§ Exercise goal
Look through the material beneath and copy each line with the word "none".

──────────

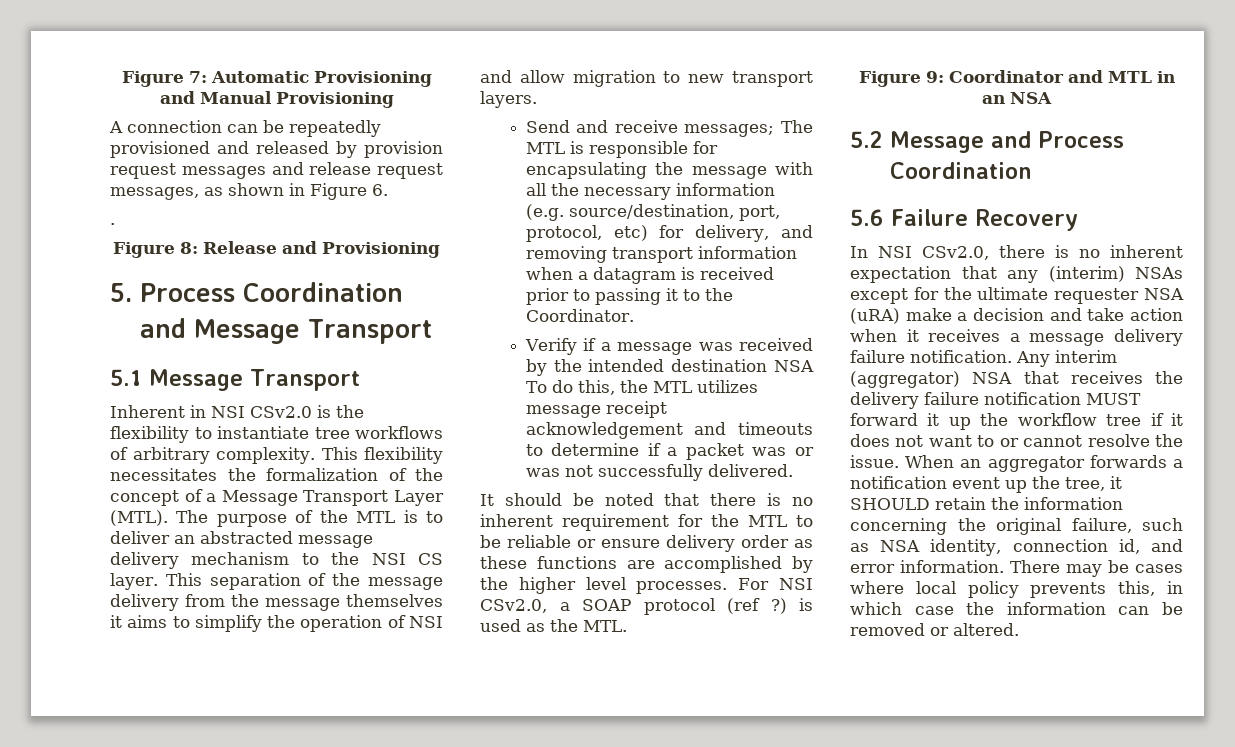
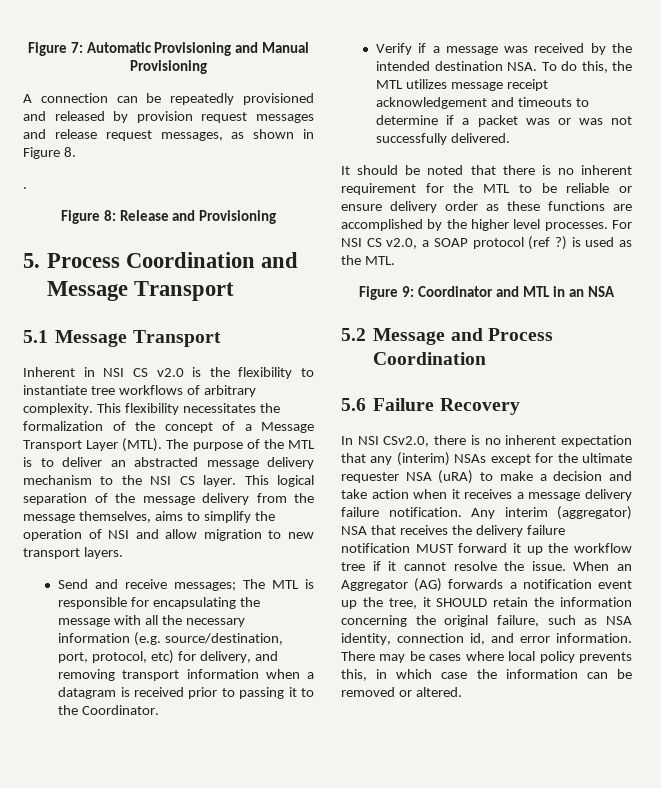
[372,184,388,196] 6. -> [63,147,76,157] 8.
[250,406,312,418] CSv2.0 -> [132,368,184,377] CS v2.0
(202, 579) none -> [277,475,315,487] logical
[346,594,443,607] [110,615,122,628] themselves it -> [78,511,151,523] themselves,
[774,360,814,372] NSA -> [507,62,538,71] NSA.
[480,599,547,613] CSv2.0, -> [366,238,418,249] CS v2.0,
(900, 316) none -> [480,472,494,481] to
[850,434,1019,447] does not want to or -> (397, 566) none
[987,456,1085,472] aggregator -> [341,578,443,592] Aggregator (AG)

──────────

§ Output for this exercise
(202, 579) none -> [277,475,315,487] logical
(900, 316) none -> [480,472,494,481] to
[850,434,1019,447] does not want to or -> (397, 566) none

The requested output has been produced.